Genre: Historical Fiction / Prehistoric / Romance / Adult / Fantasy
First, if you haven't yet, read my reviews of Clan of the Cave Bear and The Valley of Horses, which are the first 2 books in the Earth's Children series. If you've already read those books and/or my reviews of them proceed.
This is the third book in the Earth's Children series by Jean M. Auel. In this book Ayla and Jondalar find themselves in a new group of people. Ayla has found a baby wolf cub which she raises, she names him Wolf. Jondalar is finding it hard to express is feelings, and Ayla is too. They've become two people of the same world, yet so separate from each other, despite their desires that everyone sees but them.
THE SWEEPING ODYSSEY CONTINUES
ONCE AGAIN, JEAN M. AUEL OPENS THE DOOR OF TIME TO REVEAL AN AGE OF WONDER AND TERROR AT THE DAWN OF HUMANITY. With all the consummate storytelling artistry and vivid authenticity she brought to The Clan of the Cave Bear and its sequel, The Valley of Horses, Jean M. Auel continues the breathtaking epic journey of the woman called Ayla. Now, with her devoted Jondalar, Ayla boldly sets forth into the land of the Mamutoi--the Mammoth Hunters, the Others she has been seeking. Though Ayla must learn their strange customs and language, it is because of her uncanny hunting and healing skills that she is adopted into the Mammoth Hearth. Here Ayla finds her first women friends, and painful memories of the Clan she left behind. Here, too, is Ranec, the dark-skinned, magnetic master carver of ivory tusks to whom Ayla is irresistibly drawn--setting Jondalar on fire with jealousy. Throughout the icy winter, Ayla is torn between her two men. But soon will come the great spring mammoth hunt, when Ayla must choose her mate and her destiny--to remain in the Hearth with Ranec, or to follow Jondalar into a far--off place and an unknown future.

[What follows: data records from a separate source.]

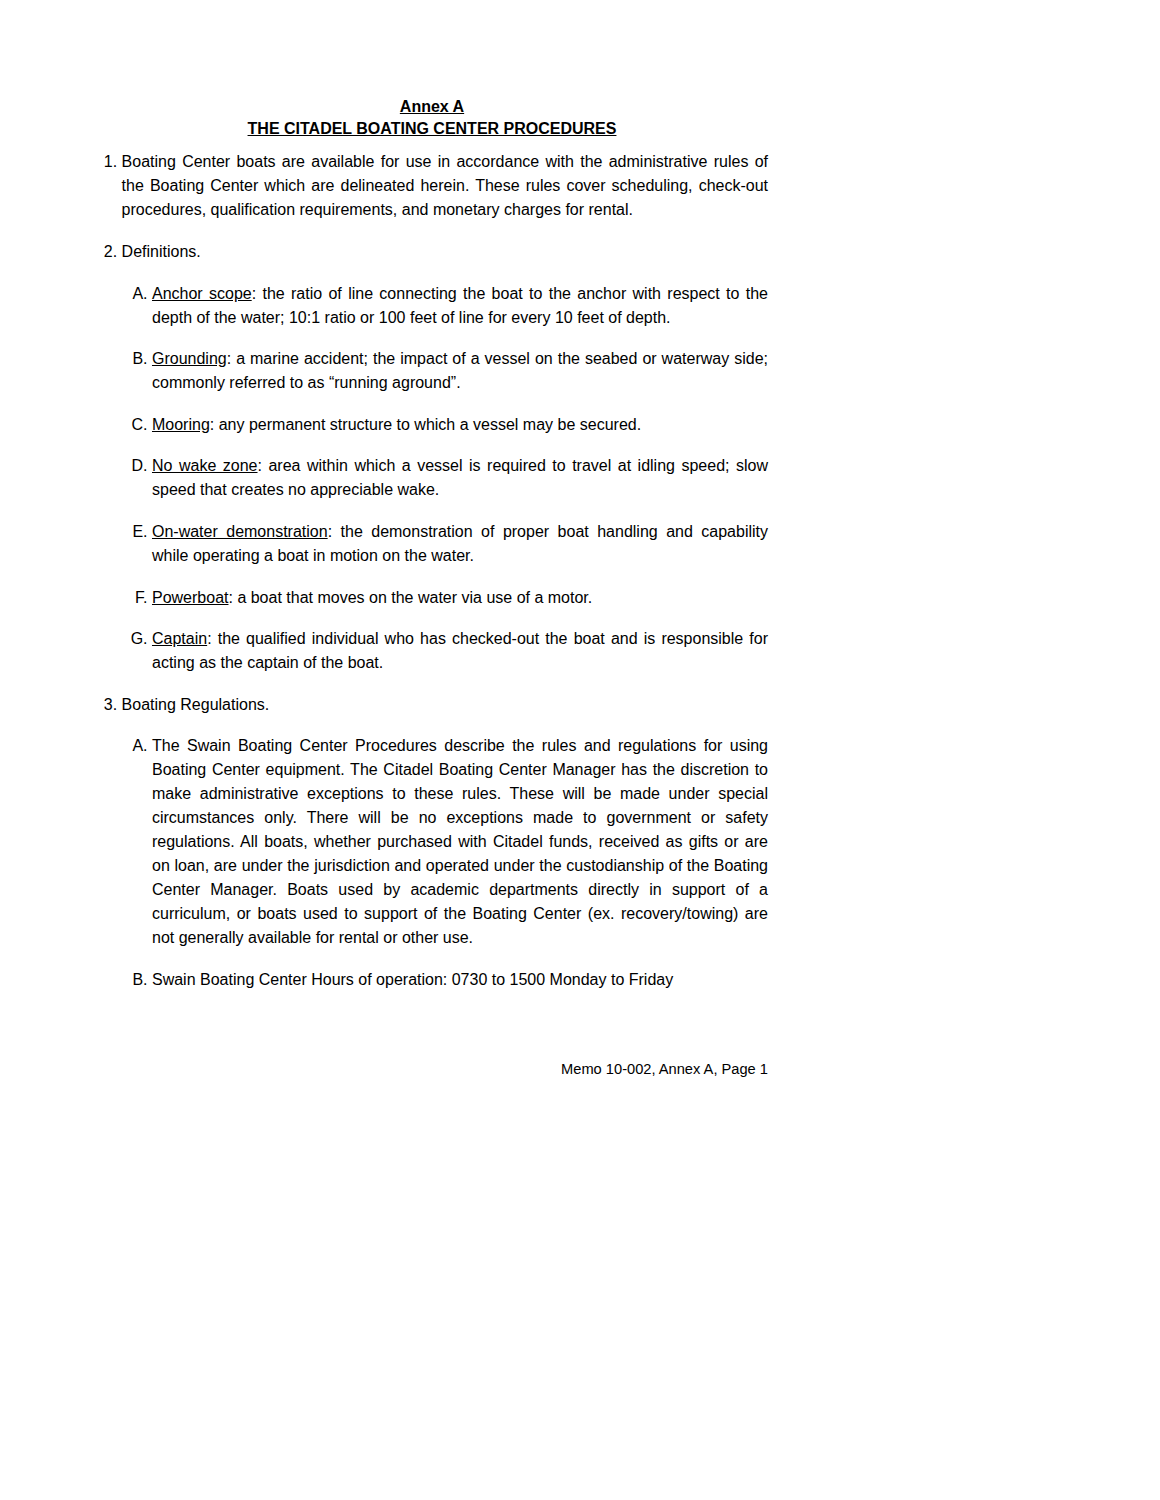Annex A THE CITADEL BOATING CENTER PROCEDURES
Boating Center boats are available for use in accordance with the administrative rules of the Boating Center which are delineated herein. These rules cover scheduling, check-out procedures, qualification requirements, and monetary charges for rental.
Definitions.
Anchor scope: the ratio of line connecting the boat to the anchor with respect to the depth of the water; 10:1 ratio or 100 feet of line for every 10 feet of depth.
Grounding: a marine accident; the impact of a vessel on the seabed or waterway side; commonly referred to as “running aground”.
Mooring: any permanent structure to which a vessel may be secured.
No wake zone: area within which a vessel is required to travel at idling speed; slow speed that creates no appreciable wake.
On-water demonstration: the demonstration of proper boat handling and capability while operating a boat in motion on the water.
Powerboat: a boat that moves on the water via use of a motor.
Captain: the qualified individual who has checked-out the boat and is responsible for acting as the captain of the boat.
Boating Regulations.
The Swain Boating Center Procedures describe the rules and regulations for using Boating Center equipment. The Citadel Boating Center Manager has the discretion to make administrative exceptions to these rules. These will be made under special circumstances only. There will be no exceptions made to government or safety regulations. All boats, whether purchased with Citadel funds, received as gifts or are on loan, are under the jurisdiction and operated under the custodianship of the Boating Center Manager. Boats used by academic departments directly in support of a curriculum, or boats used to support of the Boating Center (ex. recovery/towing) are not generally available for rental or other use.
Swain Boating Center Hours of operation: 0730 to 1500 Monday to Friday
Memo 10-002, Annex A, Page 1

I actually chose to read this for a project for my English 201: Critical Thinking Through Literature class. I don't know if having it be a project for class made it harder to read, or if it was just the content of the story that bothered me so. I think maybe it was a little of both.
I can't honestly give this more than a 3 out of 5. It had elements that I liked of course, like Mamut. I also liked the little wolf cub and Rydag. Most of the characters though, I couldn't really connect with. I did sort of like the relationship between Deegie and Ayla, but I wished there was more to it. Also, I seriously hated Ranec just about from the beginning. By the end, I practically loathed him.
If you've read the first 2 books, and aren't much for turmoil between two people who love each other, you might not enjoy this book. It's still worth reading to lead into the next book. If you've enjoyed the series so far, you should keep reading. If you enjoy Ayla's connection with animals, this will not disappoint in that aspect. She also learns a few new techniques, so if that was something you enjoyed in the past books, you will probably enjoy that in this one also.
Here are some quotes/lines I enjoyed:
She loved him, more than she could ever find words for, but this love he felt for her was not quite the same. It wasn't so much stronger, as more demanding, more insistent. As though he feared he would lose that which he had finally won.
“You weren't being punished. You were waiting for me.”
Ayla just didn't seem like a woman who was about to join and establish a new hearth with a man she loved. There was no joy, no excitement. Something was missing. Something called Jondalar.
Shame on anyone who thinks evil of this.